WHAT TO PRODUCE. Report only how many of the lines below contain the string "sharing", matching case.
--- DATASET CONTENT Enclosed Below ---
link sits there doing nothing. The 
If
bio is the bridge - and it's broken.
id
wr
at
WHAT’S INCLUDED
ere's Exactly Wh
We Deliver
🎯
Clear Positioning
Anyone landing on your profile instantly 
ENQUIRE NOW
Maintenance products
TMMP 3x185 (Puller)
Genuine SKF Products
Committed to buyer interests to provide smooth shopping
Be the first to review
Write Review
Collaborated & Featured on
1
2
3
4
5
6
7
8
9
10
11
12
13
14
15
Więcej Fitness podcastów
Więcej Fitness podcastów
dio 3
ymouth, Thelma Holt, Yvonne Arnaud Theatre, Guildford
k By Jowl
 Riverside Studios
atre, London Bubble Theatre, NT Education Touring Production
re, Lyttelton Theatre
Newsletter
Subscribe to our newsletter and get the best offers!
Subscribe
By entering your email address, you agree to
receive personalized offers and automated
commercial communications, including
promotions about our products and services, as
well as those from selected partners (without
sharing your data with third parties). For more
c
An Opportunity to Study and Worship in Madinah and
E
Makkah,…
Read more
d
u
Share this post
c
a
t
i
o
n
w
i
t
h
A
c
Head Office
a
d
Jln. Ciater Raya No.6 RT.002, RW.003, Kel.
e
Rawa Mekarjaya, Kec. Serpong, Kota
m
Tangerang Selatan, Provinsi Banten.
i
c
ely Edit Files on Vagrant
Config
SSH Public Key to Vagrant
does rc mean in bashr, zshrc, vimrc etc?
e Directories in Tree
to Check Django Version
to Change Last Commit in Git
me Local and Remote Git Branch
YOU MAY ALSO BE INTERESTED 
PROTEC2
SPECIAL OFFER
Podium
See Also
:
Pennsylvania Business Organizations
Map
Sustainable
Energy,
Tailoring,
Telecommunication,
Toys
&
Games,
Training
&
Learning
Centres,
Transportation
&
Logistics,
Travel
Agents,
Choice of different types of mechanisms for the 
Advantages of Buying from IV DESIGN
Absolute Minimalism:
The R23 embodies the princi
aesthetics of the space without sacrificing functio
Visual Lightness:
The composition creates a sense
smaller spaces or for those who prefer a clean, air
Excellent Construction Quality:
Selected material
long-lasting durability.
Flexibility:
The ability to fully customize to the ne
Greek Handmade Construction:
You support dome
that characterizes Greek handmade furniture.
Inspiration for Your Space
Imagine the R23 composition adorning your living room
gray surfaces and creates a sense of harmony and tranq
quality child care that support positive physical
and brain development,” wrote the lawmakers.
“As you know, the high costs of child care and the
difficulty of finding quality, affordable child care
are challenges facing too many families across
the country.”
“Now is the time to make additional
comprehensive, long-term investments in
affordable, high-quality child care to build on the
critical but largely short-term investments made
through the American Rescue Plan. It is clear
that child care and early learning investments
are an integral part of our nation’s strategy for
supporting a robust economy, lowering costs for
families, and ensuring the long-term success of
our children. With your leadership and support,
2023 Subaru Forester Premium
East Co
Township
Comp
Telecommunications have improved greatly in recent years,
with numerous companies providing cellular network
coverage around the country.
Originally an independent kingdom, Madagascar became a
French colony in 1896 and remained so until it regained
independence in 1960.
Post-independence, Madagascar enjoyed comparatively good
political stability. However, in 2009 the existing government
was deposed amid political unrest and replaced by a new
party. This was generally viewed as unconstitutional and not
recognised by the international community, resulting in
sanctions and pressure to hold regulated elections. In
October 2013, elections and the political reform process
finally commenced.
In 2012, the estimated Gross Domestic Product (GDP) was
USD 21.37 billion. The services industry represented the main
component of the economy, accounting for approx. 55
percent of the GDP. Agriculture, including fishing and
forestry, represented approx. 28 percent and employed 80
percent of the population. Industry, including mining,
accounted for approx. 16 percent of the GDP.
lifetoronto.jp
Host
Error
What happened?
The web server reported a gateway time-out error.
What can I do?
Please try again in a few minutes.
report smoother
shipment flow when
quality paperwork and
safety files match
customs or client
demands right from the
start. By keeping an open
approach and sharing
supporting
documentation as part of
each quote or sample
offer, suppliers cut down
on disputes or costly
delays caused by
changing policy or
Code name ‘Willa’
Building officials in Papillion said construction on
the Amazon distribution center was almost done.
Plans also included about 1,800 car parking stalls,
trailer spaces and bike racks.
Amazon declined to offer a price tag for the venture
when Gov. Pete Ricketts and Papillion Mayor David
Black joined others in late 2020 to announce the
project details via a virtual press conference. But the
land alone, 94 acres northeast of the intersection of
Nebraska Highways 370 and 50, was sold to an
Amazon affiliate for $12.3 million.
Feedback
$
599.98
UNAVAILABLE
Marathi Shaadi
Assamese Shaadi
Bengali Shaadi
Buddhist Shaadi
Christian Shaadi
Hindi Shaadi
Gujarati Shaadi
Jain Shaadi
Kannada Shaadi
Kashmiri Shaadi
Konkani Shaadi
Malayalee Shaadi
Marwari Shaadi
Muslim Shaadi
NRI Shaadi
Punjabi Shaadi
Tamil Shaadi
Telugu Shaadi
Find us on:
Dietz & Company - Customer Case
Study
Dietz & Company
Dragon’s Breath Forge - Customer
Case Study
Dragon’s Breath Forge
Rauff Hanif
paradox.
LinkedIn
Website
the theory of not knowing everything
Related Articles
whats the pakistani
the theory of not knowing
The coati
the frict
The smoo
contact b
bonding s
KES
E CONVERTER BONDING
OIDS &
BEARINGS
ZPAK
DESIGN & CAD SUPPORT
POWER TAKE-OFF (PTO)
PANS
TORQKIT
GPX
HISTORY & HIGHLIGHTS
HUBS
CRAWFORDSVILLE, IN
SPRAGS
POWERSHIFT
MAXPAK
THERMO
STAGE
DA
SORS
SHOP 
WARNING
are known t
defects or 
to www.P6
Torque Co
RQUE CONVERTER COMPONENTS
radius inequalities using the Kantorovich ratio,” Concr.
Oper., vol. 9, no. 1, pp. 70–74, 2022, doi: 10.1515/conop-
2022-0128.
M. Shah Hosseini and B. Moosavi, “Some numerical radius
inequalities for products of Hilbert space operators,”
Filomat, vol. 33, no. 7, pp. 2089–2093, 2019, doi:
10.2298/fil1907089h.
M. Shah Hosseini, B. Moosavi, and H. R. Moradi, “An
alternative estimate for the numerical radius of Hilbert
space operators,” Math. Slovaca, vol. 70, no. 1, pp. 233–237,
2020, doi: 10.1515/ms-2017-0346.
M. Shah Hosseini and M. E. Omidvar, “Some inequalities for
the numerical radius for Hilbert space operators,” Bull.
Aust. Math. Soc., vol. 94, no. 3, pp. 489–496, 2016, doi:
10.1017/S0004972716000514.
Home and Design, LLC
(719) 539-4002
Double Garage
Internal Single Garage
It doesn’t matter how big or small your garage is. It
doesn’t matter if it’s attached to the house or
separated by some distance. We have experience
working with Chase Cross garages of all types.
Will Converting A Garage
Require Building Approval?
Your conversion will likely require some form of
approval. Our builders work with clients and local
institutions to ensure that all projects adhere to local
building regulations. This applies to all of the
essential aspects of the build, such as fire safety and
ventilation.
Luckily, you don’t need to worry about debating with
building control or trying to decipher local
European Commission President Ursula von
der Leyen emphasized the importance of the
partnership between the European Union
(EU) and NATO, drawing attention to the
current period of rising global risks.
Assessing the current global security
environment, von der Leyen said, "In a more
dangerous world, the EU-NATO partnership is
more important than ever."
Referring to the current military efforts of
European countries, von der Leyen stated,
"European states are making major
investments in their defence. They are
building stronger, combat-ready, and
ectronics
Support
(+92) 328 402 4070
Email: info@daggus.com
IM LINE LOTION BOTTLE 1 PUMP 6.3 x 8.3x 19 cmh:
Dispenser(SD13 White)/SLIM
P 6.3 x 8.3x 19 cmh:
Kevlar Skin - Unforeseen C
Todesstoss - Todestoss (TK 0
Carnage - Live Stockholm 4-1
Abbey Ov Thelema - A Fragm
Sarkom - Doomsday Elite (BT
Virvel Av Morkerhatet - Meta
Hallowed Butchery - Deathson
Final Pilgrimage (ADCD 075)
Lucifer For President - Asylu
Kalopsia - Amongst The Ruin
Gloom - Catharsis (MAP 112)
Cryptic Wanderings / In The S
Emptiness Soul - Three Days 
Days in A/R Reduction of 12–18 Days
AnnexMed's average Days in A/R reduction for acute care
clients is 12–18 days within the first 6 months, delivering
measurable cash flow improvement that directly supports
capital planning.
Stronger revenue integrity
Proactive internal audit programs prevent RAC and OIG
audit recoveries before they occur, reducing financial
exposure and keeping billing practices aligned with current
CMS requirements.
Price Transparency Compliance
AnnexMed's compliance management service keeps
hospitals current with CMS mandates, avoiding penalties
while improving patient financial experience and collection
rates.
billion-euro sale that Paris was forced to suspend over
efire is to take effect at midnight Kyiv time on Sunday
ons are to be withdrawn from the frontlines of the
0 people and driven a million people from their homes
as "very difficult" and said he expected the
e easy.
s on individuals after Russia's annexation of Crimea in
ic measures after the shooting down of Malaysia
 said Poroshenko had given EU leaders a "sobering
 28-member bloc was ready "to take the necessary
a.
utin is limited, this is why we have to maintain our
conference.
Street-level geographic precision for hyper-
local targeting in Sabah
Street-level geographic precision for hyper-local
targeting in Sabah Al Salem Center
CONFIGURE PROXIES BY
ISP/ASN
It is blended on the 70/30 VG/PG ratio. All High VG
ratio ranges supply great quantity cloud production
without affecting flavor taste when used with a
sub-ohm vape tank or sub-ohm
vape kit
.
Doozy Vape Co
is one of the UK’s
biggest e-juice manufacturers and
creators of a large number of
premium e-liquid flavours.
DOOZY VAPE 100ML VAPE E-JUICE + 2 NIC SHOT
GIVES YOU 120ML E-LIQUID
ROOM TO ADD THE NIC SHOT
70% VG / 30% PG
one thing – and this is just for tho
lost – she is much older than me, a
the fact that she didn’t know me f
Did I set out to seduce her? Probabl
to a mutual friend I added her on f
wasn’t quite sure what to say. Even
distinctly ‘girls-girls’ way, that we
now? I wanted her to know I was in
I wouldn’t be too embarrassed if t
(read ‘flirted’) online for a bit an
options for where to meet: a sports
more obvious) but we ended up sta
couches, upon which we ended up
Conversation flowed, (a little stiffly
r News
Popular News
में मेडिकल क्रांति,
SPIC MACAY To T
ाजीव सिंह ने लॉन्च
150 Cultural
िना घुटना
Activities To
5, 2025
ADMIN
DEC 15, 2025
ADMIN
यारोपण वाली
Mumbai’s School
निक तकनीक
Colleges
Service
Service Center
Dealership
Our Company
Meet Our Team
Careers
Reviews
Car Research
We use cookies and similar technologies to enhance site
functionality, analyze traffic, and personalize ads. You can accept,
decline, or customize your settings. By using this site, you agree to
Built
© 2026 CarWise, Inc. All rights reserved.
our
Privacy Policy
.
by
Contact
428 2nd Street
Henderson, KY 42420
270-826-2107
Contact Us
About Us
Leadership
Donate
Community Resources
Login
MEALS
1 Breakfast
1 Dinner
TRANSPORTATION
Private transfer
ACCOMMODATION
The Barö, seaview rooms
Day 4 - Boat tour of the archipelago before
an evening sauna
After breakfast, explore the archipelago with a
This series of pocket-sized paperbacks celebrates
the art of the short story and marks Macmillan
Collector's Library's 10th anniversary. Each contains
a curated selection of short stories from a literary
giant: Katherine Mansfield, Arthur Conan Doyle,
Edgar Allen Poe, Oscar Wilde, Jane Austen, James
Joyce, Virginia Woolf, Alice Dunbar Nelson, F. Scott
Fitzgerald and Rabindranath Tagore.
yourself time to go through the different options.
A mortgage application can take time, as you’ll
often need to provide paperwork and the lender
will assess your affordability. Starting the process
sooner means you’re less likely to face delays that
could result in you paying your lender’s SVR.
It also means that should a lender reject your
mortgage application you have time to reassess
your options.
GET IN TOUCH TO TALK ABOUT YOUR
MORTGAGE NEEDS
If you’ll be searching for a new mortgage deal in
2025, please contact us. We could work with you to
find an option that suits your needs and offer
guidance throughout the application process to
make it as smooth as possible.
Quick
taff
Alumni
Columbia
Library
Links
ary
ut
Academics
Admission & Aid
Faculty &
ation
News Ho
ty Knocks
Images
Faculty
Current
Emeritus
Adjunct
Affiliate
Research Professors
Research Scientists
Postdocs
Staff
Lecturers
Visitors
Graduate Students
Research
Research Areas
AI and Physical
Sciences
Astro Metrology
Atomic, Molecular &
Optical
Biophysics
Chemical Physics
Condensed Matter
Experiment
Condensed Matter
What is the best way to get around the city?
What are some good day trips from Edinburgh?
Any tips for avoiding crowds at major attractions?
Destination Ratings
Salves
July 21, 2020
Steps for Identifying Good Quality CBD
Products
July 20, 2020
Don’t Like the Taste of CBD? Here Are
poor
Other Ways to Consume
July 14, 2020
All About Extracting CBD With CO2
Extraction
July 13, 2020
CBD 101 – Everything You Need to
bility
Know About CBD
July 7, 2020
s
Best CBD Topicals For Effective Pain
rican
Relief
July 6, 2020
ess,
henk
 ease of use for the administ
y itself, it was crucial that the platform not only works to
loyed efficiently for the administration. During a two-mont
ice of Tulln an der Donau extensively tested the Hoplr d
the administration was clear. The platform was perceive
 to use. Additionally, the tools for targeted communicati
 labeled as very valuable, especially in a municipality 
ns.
--- End of Enclosed DATASET CONTENT ---
RESPONSE TO THIS EXERCISE. 2